A Bit of Nature in the City and a Bonus DIY
Even though we live in the middle of Manhattan, there is usually enough nature around that it does not feel oppressive.
The beautiful church around the corner has the feel of a country church. Actually, it was built as a vacation church for church members who vacationed uptown in the late 1800’s. Yes, my neighborhood used to be a resort community.
Continuing on the same nature in the city theme, my husband went for a walk in Riverside Park late in the afternoon.
Looking uptown, you get the iconic view of the George Washington bridge.
I like that the Hudson always smells a bit like the ocean. That ocean smell always make me feel like I’m home. I grew up hearing fog horns at night.
The community garden was in full late summer blowsy bloom.
Before the real-estate boom, our neighborhood was dotted with community gardens. They have mostly all been turned into condos. This garden in Riverside Park is one of the last ones left.

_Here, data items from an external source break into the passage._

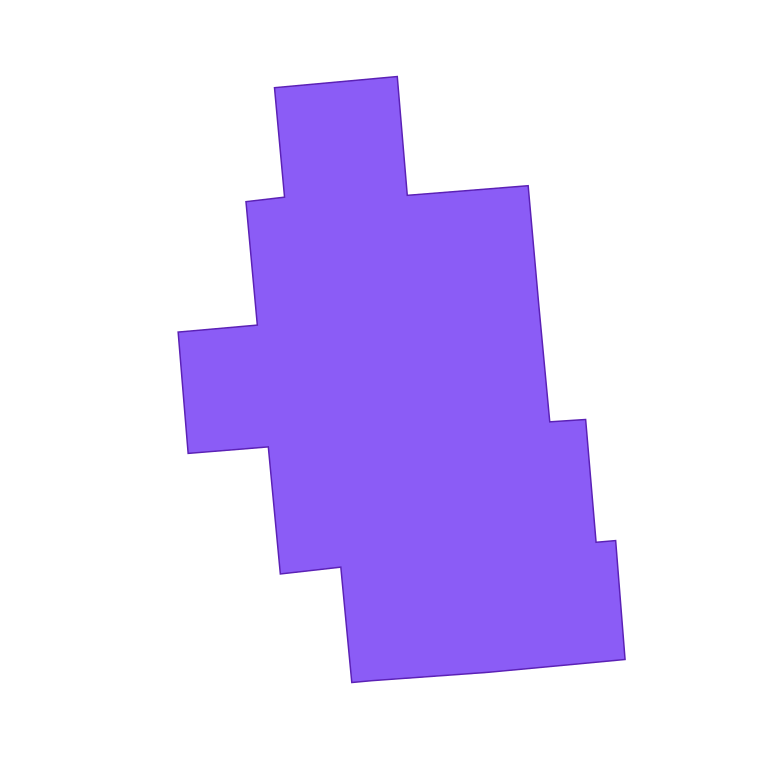 Hocking, Ohio, United States of America (Albers equal-area conic projection), rotated 261°
{"feature_id": "52423323B99959311448402", "entity_name": "Hocking", "entity_type": "district", "adm_level": 2, "iso_a3": "USA", "parent_name": "United States of America", "parent_adm1": "Ohio", "projection": "albers", "projection_center": [-82.49, 39.512], "detail": "fine", "context": "isolated", "style": "filled", "palette": "violet", "viewbox_px": 768, "rotation_deg": 261, "n_neighbors": 0, "source": "geoboundaries", "source_scale": "gbopen_adm2", "svg_char_len": 430}
<svg xmlns="http://www.w3.org/2000/svg" viewBox="0 0 768 768"><g transform="rotate(261 384 384)"><path d="M92.9,325.4L82.9,442.6L74.2,579.0L193.1,588.3L194.5,568.7L317.4,577.6L320.7,541.8L438.8,549.3L557.3,557.4L566.7,436.5L685.6,445.2L693.8,322.2L584.1,315.0L585.7,276.2L462.0,268.1L467.5,188.8L346.1,179.7L340.0,259.9L212.6,251.9L209.9,312.7L94.2,305.5L92.9,325.4Z" fill="#8b5cf6" stroke="#5b21b6" stroke-width="1.5"/></g></svg>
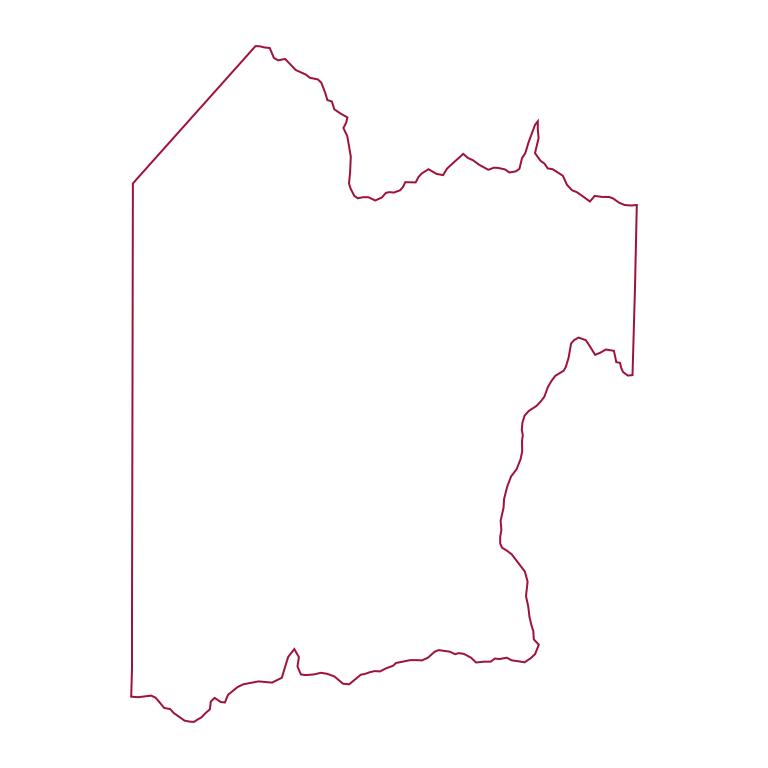 the district of Sapucaia, Pará, Brazil
{"feature_id": "56859067B89433863096601", "entity_name": "Sapucaia", "entity_type": "district", "adm_level": 2, "iso_a3": "BRA", "parent_name": "Brazil", "parent_adm1": "Pará", "projection": "equal_earth", "projection_center": [-49.504, -6.834], "detail": "fine", "context": "isolated", "style": "outline", "palette": "rose", "viewbox_px": 768, "rotation_deg": 0, "n_neighbors": 0, "source": "geoboundaries", "source_scale": "gbopen_adm2", "svg_char_len": 2622}
<svg xmlns="http://www.w3.org/2000/svg" viewBox="0 0 768 768"><path d="M132.9,183.5L132.0,622.0L132.0,634.7L132.0,669.0L131.2,696.7L138.2,697.2L151.2,695.6L155.6,697.7L159.3,702.0L164.2,708.0L170.1,709.0L173.7,713.0L184.5,720.6L189.5,721.6L193.9,721.9L197.3,719.7L201.5,717.3L205.3,713.3L209.9,709.3L210.8,701.5L214.6,697.9L220.7,702.0L224.9,702.5L228.0,694.8L237.4,687.2L243.2,684.3L258.6,681.4L272.0,682.6L281.8,677.8L285.9,664.2L288.2,656.9L294.3,649.1L298.9,657.1L297.5,666.5L300.9,674.4L305.3,675.1L314.1,674.4L320.9,672.8L327.1,673.8L334.3,676.4L343.0,683.7L349.2,684.3L360.8,674.7L364.8,674.0L369.8,672.2L374.8,671.1L380.0,671.4L386.4,668.2L393.0,665.8L396.0,663.0L410.3,660.1L416.4,660.1L422.0,660.4L427.9,657.7L434.7,651.7L438.7,650.1L449.9,651.7L455.1,654.2L458.7,653.1L463.9,653.9L471.1,657.7L476.0,662.5L483.7,661.7L490.6,661.7L495.0,658.5L499.2,659.1L506.8,657.7L511.6,660.3L517.1,661.1L524.6,662.3L530.7,658.2L535.1,654.1L538.8,644.7L533.8,639.4L533.3,631.0L531.4,625.1L529.5,617.0L528.2,606.3L526.0,596.1L527.6,581.6L524.9,571.6L511.6,554.2L506.5,550.4L502.0,547.7L500.2,543.4L500.2,536.7L501.4,529.9L500.6,520.8L503.6,507.5L504.0,499.3L507.2,486.7L511.1,476.4L516.6,469.2L520.6,459.1L522.2,451.4L522.0,441.2L522.8,435.0L521.8,429.6L522.4,422.7L524.6,415.6L528.7,411.0L536.5,405.9L540.8,401.4L544.4,396.6L548.0,386.8L551.7,380.6L555.3,375.8L563.7,370.7L565.9,366.7L568.5,358.1L571.1,343.5L574.1,340.1L578.5,337.6L585.7,340.1L588.5,344.1L595.1,354.8L600.5,352.6L605.8,349.5L613.9,350.8L616.3,362.1L620.0,362.9L621.2,367.9L623.0,372.0L627.9,375.6L632.5,375.1L635.0,287.6L636.8,205.0L631.0,205.5L624.6,205.0L619.1,202.7L612.9,198.3L609.1,197.0L601.9,196.9L594.7,195.9L589.9,201.5L580.7,194.8L576.7,192.1L572.1,190.3L567.0,184.9L562.8,175.7L552.6,169.2L547.7,168.4L544.5,163.6L540.6,160.9L535.0,153.1L538.6,138.1L537.8,129.7L537.8,121.3L535.0,124.9L528.4,142.8L525.4,152.9L522.0,158.2L519.4,168.9L515.7,171.4L509.4,172.5L504.9,169.4L497.9,167.9L493.8,167.7L488.3,169.8L478.9,164.6L473.1,160.3L468.0,158.0L463.2,153.9L447.1,168.5L443.1,175.1L436.5,173.9L428.5,169.2L421.7,173.5L418.5,177.0L415.7,182.4L405.3,182.2L402.9,187.1L400.1,190.3L393.7,192.6L389.5,192.1L385.9,192.9L381.8,197.5L375.2,200.5L368.4,197.2L363.0,197.2L357.8,198.3L354.3,195.9L350.6,188.6L349.0,183.5L350.1,172.3L350.8,156.7L347.3,136.2L343.4,128.0L346.2,122.7L347.4,117.4L340.6,113.6L334.3,109.3L331.9,101.5L327.4,100.1L325.2,92.8L321.3,82.7L317.8,79.4L309.9,77.8L305.9,74.6L295.7,70.0L285.2,59.0L278.1,60.3L273.9,57.9L269.7,48.0L264.1,47.4L259.8,46.3L255.5,46.1L136.9,178.9L132.9,183.5Z" fill="none" stroke="#9f1239" stroke-width="2"/></svg>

I just loved the late afternoon light glowing through the flowers.
When my husband and I first started going out he used to talk about how much he loved late afternoon light. he really has convinced me about the beauty of golden afternoon light.
I don’t know if this photo captures the crazy proportions of this flower. it looks like a stage prop from the Wizard of Oz.
On our way out of the park we caught a bit of this performance of Shakespeare at the Soldier’s and Sailor’s Memorial.
And now for the DIY hand lotion. If I were a cleverer writer there would be an elegant transition. Instead, you get a clunky transition but a good recipe.
Because I work with fabric, I need to keep my hands smooth. If my hands are dry then I snag fabric as I work with it. Also dealing with fabric tends to pull moisture from your hands.
Every few months, I make myself some strong hand crème.
This is what goes into it.
The Shea butter is soft and a little greasy. You need to pair it with a fat with a much lower melting point. Cocoa butter melts at body temperature. It smells like chocolate but it is hard to apply when it isn’t hot out. It’s about as hard as paraffin.
I put a bunch of each into a Pyrex measuring cup and heat it up in the microwave for a minute.
After a minute in the microwave it looks like this, I break up the lumps and let the magic of heat retention do the rest of the melting job.
You can see the specialized tool I used for stirring, a butter knife.
Then I add essential oils to the mix. This is what I used. The result smells a little like an old timey scent they might sell in the gift shop of a Colonial reenactment tourist attraction. You don’t have to use the oils I used.
I poured the result into a variety of tins and set them into the freezer to set.